▸ SELECTED TEXT
<<<<

Slow iSCSI Read/Write Performance in ESXi, Fast CIFS, What's Wrong??? Veeam???

Status
Not open for further replies.

zimmy6996

Explorer
Joined
Mar 7, 2016
Messages
50
Hey all-

So I'm trying to introduce a Veeam backup server in to my environment .... My environment consists of:

2 x FreeNAS Supermicro Servers, 36 bays, 4 x 1GB Nics, 2 bonded LACP on 1 network, 2 bonded LACP on a 2nd network
10 x VMware ESXi Hosts, 2 1GB Nics bonded for Management/Guest Access, 2 1GB Nics bonded for iSCSI/Vmotion

The ESXi Hosts have to vnics on the iSCSI bonded interfaces, 1 of each IP'd in the respective networks for the FreeNAS boxes.

This was done so each FreeNAS had 2 1GB NICs in a 2GB LACP interface, dropping to 2 different switches, giving us MPIO.

So, fast forward to the problems ...

I setup Veeam, and when running backups, (and i'll keep this simply, yes, they are doing SAN based backups), the best "read" speed I can get is about 250-300Mbit/sec (20MB/sec) when I am reading a guest image.

I then checked in to this a little further, accessing one of the datastores from my physical vCenter box, and when I try to upload/download from it, I am still only seeing 200-300Mbit/sec.

The datastores are hooked in to ESXi hosts via iSCSI.

>>>>

▸ SUPPLIED MATERIAL
<<<<

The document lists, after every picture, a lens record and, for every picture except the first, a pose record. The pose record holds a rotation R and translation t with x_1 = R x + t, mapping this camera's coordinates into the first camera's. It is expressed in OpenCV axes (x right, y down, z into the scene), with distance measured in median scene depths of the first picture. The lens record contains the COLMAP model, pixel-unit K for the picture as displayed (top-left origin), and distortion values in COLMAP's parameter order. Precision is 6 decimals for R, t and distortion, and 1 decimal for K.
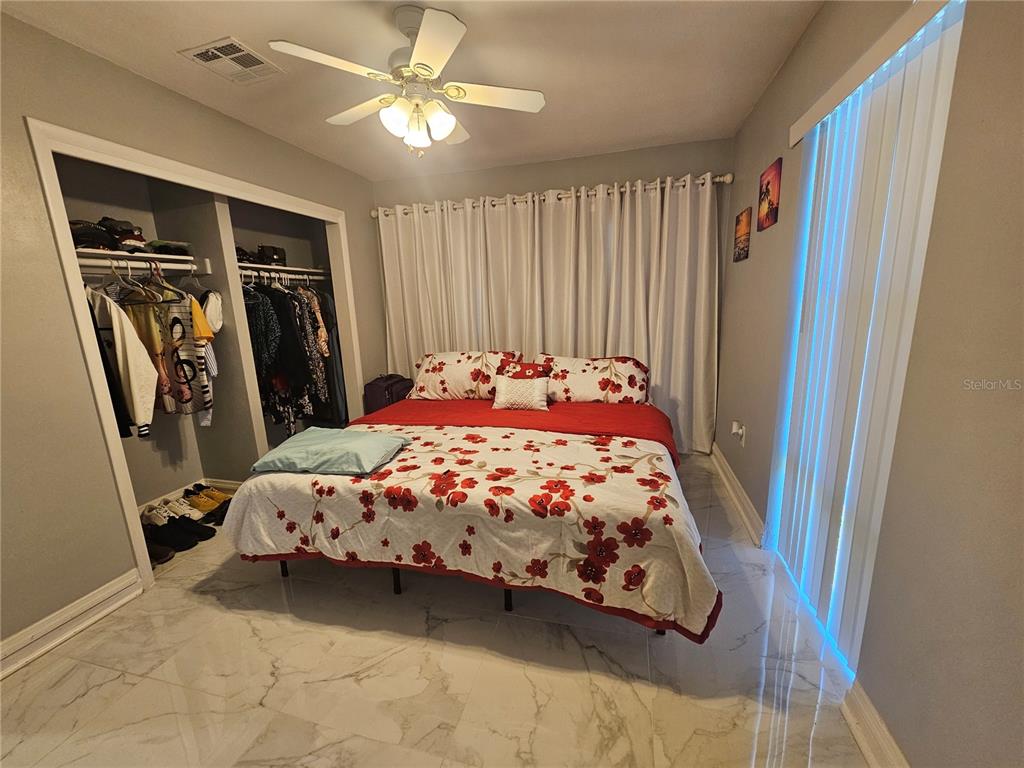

>>>>

▸ WORK INSTRUCTIONS
(1) According to the iSCSI performance post, how many VMware ESXi hosts are in the poster's environment?
(2) Write a continuation of the iSCSI performance post, beginning right after its final sentence.
The lines above are separate material and have nothing to do with the iSCSI forum post.

▸ RESPONSES PER TASK
(1) There are 10 VMware ESXi hosts.

(2)
On FreeNAS, I also have some CIFS shares that I created. These CIFS shares reside on the same "volume" that the block VMFS iSCSI devices are on. When I try to read or write to the CIFS share, I am able to push 950Mbit/sec (95MB/sec) in either direction, which is what I would expect. Pegging out one leg of the Port-Channel. Thus I know that:

1) The network is clean
2) The "volume" on the FreeNAS box has the ability to read/write at the speed I'm expecting.

Some additional background on the FreeNAS boxes, in terms of drive setup for each one, they are identical:

1 x 250GB SSD For Boot Drive
2 x 100GB Intel 3700 SSD's for SLOG (Shrank to 20GB each via overprovisioning to increase lifetime) - Mirrored
2 x 250GB Samsung 850 Pro SSDs for L2ARC Cache - Stripped
28 x 3TB Seagate ES.3 7200RPM SATA Drives, setup in 14 mirrors, as one huge Volume.
2 x 3TB Seagate ES.3 7200RPM SATA Drives, hot spares

And system info :

144GB RAM Registered ECC Memory
Dual Intel Xeon E5645 CPUs
4 x 1GB Intel Network Interfaces


In terms of layout, There are a couple of ZVOLs created. One that is specifically used for VMware iSCSI, and a 2nd that is specifically setup for CIFS..

The entire volume is currently only 41% used.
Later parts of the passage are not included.